Monitoring the performance of sensor networks and allowing user interaction with the network differs from traditional network management because of the energy constraints of sensor networks.  For example, network nodes are usually asleep, only waking periodically to perform actions.  Although there have been a number of special purpose tools proposed, there are no general framework for expressing sensor network policies, or algorithms for their implementation.  An interesting generic scheme for one aspect of the problem, role assignment, is presented by Frank and Romer in SenSys 05.   Open problems include extending the role assignment algorithm for heterogeneous networks, and developing a more expressive language for role assignment and other network management issues.

References:

Algorithms for Generic Role Assignment in Wireless Sensor Networks, Frank and Romer, Sensys 05, www.vs.inf.ethz.ch/res/papers/sensys05.roleassignment.pdf

 

For further sensor network project suggestions please also see http://wsnwiki.csse.uwa.edu.au/index.php/Development

 

Software Engineering Projects

 

See Dependable Sensor Networks above (this is an SE project too)

 

Using automatic testing to support student learning in Java courses

Tools such as JUnit4 provide automated support for writing and executing test cases for Java programs.  In this project you will develop and evaluate on-line tutorials using automatic test tools to helping students who are learning to program.  Automatic tests can be used to provide immediate feedback, to help in understanding a program, and can also be used as an aid for marking assignments.  These tutorials will use the JUnit4 test tool and an IDE such as Eclipse.

References:

David Hng, 2007 BE(SE) Honours project

Philip Armour, The Laws of Software Process: A New Model for the Production and Management of Software.
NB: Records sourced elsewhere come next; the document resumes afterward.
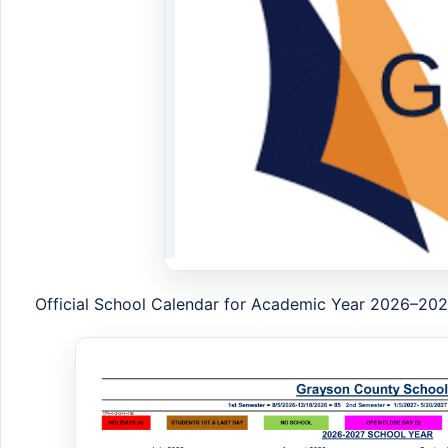
Official School Calendar for Academic Year 2026–20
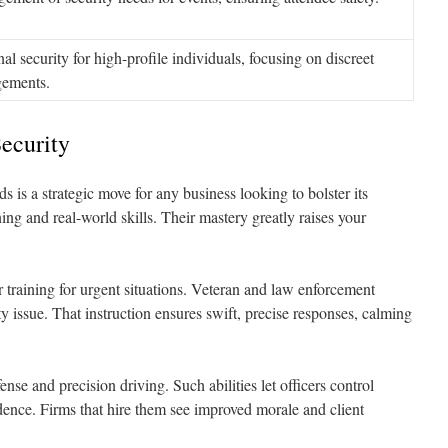
al security for high-profile individuals, focusing on discreet
gements.
ecurity
 is a strategic move for any business looking to bolster its
ning and real-world skills. Their mastery greatly raises your
ir training for urgent situations. Veteran and law enforcement
y issue. That instruction ensures swift, precise responses, calming
ense and precision driving. Such abilities let officers control
dence. Firms that hire them see improved morale and client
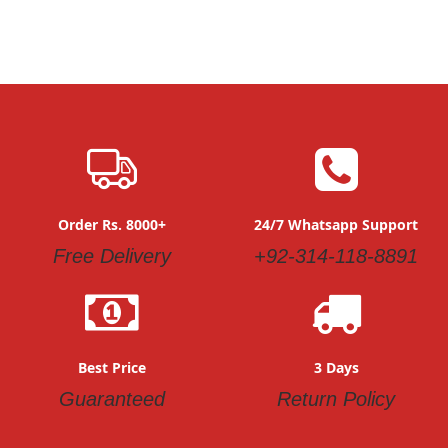
Order Rs. 8000+
24/7 Whatsapp Support
Free Delivery
+92-314-118-8891
Best Price
3 Days
Guaranteed
Return Policy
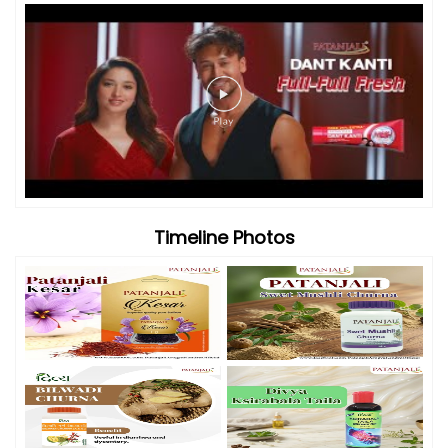
Timeline Photos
Auerbach Publications, 2004 (Armour argues that software engineering is an activity which consists of `effectively acquiring knowledge' and 'transcribing it into the active form'.)
Sui Jimm Boh, 2007 BCompSci Honours project

 

Capturing Rationale in Software Projects

Following Armour’s idea of software development as encoding knowledge, this project investigates ways to document decisions and their rationale in software projects.  The argument mapping tool, Rationale, will be used as a starting point.  An industry partner with some non-trivial software projects for investigation would be a great asset for this project.

References:

Bruegge and Dutoit, Object Oriented Software Engineering, has a good chapter on rationale.